- _EXERCISE BRIEF_: Retype the stretch from the line containing "Henrik Hoffmann" through the line containing "nyilvánosan a szakszervezetek mellé állt, a", including both of those lines.

- _DATA FOR ANALYSIS_:
_ _ _ _ _ _ _

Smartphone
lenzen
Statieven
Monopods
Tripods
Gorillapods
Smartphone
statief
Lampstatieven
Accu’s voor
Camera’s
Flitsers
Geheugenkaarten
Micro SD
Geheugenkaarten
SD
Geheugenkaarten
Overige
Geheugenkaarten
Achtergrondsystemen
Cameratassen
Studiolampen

_ _ _ _ _ _ _

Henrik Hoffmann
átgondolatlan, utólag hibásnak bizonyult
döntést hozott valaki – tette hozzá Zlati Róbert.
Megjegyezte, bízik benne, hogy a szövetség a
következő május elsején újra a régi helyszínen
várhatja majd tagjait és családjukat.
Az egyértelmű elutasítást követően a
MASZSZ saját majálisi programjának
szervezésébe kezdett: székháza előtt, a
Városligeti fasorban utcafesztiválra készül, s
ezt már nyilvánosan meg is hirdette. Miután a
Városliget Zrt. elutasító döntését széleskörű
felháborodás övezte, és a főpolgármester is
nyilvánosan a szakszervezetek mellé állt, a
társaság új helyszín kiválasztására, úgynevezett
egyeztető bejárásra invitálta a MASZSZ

_ _ _ _ _ _ _

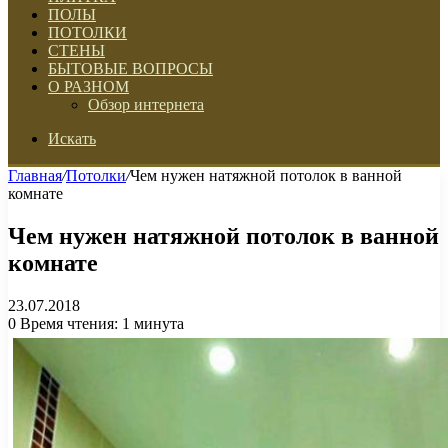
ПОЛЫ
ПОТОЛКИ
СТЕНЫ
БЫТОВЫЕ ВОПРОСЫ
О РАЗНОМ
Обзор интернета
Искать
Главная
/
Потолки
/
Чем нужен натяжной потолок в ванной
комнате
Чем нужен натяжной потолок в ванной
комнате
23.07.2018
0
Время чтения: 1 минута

_ _ _ _ _ _ _

- _FINISHED TASK_:
Henrik Hoffmann
átgondolatlan, utólag hibásnak bizonyult
döntést hozott valaki – tette hozzá Zlati Róbert.
Megjegyezte, bízik benne, hogy a szövetség a
következő május elsején újra a régi helyszínen
várhatja majd tagjait és családjukat.
Az egyértelmű elutasítást követően a
MASZSZ saját majálisi programjának
szervezésébe kezdett: székháza előtt, a
Városligeti fasorban utcafesztiválra készül, s
ezt már nyilvánosan meg is hirdette. Miután a
Városliget Zrt. elutasító döntését széleskörű
felháborodás övezte, és a főpolgármester is
nyilvánosan a szakszervezetek mellé állt, a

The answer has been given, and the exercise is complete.